## DATA FOR THIS TASK
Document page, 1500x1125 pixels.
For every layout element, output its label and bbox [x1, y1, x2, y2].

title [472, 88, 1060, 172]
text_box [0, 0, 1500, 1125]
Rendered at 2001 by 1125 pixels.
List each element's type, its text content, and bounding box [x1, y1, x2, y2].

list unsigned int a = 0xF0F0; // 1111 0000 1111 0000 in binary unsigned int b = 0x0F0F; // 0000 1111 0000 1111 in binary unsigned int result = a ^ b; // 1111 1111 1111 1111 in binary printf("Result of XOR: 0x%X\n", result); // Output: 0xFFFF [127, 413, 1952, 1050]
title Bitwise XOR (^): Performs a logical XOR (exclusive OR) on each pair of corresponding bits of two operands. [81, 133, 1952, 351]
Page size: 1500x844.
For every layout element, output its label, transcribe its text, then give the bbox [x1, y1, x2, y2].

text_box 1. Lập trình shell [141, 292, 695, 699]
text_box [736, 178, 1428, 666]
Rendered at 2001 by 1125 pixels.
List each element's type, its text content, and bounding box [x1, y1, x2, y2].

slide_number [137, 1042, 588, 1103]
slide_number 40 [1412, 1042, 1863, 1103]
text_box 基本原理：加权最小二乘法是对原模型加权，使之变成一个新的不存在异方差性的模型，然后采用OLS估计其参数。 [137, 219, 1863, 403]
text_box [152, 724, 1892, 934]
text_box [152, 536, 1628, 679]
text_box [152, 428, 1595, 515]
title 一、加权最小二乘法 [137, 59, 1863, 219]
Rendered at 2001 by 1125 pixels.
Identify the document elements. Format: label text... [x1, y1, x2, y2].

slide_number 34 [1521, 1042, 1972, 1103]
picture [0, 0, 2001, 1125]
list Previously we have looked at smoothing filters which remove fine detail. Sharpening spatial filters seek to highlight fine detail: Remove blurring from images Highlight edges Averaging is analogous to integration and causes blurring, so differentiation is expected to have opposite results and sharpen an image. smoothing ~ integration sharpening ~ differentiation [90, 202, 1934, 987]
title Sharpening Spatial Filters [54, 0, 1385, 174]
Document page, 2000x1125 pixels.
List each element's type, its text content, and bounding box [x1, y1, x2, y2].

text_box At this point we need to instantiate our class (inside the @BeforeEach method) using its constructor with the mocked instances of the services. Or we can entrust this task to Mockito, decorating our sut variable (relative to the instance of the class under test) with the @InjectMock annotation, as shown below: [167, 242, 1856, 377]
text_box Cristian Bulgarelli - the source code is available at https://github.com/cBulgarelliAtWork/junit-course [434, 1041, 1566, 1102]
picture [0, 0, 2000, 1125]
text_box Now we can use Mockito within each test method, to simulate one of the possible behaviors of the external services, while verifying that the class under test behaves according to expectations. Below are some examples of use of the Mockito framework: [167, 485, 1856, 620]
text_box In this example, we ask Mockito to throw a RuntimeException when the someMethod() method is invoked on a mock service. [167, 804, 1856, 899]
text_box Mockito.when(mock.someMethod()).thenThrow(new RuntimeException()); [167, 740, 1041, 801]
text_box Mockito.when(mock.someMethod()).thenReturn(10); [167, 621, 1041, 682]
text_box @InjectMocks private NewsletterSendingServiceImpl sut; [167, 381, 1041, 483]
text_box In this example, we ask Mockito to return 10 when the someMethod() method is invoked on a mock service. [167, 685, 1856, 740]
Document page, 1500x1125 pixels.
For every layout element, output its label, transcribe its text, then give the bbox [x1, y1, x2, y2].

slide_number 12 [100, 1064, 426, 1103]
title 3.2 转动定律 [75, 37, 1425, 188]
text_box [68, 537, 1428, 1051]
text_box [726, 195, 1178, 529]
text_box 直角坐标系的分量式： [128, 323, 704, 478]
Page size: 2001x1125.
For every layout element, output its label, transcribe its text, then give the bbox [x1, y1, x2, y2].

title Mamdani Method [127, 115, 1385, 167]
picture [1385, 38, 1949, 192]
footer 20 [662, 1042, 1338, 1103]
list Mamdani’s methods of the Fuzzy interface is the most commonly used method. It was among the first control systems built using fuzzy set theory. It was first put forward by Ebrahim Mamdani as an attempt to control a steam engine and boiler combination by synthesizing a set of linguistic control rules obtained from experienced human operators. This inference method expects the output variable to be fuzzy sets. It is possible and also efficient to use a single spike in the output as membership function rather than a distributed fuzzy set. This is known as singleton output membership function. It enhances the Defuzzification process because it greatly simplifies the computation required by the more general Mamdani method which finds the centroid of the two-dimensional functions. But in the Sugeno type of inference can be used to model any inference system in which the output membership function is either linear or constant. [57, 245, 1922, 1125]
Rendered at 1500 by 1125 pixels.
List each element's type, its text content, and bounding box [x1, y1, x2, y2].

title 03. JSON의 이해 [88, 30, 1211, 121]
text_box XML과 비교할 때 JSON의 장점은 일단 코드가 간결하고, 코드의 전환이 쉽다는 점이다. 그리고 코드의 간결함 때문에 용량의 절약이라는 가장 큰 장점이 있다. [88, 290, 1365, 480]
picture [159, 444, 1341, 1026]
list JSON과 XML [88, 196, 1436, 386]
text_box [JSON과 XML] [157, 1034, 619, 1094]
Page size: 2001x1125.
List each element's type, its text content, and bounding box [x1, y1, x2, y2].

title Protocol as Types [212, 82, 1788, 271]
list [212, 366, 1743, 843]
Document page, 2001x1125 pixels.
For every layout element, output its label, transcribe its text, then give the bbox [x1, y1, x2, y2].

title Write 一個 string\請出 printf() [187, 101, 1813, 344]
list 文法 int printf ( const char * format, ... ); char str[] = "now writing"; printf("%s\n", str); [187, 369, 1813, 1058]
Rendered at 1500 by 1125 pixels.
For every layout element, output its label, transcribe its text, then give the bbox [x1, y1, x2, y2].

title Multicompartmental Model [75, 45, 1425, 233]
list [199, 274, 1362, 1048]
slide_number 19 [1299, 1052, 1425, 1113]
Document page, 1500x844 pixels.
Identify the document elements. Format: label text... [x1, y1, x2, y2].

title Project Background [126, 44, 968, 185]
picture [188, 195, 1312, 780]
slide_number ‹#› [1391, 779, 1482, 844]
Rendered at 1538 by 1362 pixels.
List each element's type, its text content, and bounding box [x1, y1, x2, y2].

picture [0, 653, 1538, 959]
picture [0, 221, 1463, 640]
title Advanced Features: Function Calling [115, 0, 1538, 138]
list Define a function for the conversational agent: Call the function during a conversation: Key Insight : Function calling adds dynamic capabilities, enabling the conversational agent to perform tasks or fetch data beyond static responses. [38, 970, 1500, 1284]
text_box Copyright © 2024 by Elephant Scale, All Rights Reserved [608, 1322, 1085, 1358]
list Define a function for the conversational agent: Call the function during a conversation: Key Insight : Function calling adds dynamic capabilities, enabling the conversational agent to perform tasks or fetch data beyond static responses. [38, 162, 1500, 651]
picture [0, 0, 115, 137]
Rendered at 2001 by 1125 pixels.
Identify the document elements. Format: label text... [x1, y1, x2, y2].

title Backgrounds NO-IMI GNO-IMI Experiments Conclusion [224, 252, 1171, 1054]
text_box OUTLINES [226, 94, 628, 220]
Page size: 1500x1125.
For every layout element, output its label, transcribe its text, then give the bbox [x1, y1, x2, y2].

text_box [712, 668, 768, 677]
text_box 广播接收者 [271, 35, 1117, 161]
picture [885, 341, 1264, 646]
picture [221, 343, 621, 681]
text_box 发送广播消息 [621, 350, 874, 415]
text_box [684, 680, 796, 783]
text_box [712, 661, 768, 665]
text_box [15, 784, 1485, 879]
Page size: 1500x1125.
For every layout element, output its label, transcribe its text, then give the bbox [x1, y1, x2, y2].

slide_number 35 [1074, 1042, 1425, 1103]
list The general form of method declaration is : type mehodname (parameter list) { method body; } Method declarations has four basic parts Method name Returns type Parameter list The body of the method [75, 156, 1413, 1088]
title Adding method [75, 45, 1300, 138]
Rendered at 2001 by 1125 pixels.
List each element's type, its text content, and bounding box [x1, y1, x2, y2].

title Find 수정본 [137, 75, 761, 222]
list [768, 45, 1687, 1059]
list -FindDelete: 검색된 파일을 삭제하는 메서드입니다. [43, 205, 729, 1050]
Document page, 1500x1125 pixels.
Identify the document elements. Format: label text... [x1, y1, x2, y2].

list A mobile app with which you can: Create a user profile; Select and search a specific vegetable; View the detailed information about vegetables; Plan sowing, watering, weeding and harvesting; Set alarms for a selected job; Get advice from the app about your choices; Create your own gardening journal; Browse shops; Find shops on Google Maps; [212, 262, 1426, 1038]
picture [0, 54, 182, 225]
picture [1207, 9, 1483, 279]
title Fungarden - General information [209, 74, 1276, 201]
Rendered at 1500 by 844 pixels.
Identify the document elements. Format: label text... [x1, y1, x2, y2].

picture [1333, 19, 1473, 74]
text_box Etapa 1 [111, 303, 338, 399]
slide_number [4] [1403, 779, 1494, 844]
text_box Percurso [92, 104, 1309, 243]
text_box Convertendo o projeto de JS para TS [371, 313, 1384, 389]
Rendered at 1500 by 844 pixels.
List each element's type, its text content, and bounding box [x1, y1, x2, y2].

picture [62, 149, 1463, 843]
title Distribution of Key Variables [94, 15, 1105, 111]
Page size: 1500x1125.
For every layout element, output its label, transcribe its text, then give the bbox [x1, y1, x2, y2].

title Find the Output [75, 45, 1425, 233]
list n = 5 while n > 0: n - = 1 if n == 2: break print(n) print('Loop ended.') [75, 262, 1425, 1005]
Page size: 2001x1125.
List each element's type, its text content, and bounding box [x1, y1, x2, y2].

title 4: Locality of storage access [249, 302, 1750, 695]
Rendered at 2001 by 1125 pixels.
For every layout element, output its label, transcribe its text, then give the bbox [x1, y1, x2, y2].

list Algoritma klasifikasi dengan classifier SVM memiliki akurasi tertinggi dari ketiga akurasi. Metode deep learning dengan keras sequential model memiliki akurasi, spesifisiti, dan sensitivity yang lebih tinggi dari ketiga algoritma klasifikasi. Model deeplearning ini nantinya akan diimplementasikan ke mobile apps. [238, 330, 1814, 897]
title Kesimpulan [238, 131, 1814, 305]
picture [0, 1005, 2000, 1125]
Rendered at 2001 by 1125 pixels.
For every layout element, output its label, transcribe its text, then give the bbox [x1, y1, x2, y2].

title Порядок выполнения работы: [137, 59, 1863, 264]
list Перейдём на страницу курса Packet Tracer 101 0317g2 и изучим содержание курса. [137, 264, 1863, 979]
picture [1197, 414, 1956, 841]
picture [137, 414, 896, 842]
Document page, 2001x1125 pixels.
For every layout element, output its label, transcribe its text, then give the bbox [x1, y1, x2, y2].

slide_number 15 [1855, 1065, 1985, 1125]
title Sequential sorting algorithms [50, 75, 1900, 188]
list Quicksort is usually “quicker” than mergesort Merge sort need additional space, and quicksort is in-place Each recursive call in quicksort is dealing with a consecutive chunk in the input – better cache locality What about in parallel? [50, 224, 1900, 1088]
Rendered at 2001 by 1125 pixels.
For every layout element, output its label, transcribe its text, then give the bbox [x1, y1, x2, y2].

## TASK
Extract the lines above, from the first one through the one containing "Page size: 1500x844.", and return only those, unchanged.

## ANSWER TO THIS TASK
Document page, 1500x1125 pixels.
For every layout element, output its label and bbox [x1, y1, x2, y2].

title [472, 88, 1060, 172]
text_box [0, 0, 1500, 1125]
Rendered at 2001 by 1125 pixels.
List each element's type, its text content, and bounding box [x1, y1, x2, y2].

list unsigned int a = 0xF0F0; // 1111 0000 1111 0000 in binary unsigned int b = 0x0F0F; // 0000 1111 0000 1111 in binary unsigned int result = a ^ b; // 1111 1111 1111 1111 in binary printf("Result of XOR: 0x%X\n", result); // Output: 0xFFFF [127, 413, 1952, 1050]
title Bitwise XOR (^): Performs a logical XOR (exclusive OR) on each pair of corresponding bits of two operands. [81, 133, 1952, 351]
Page size: 1500x844.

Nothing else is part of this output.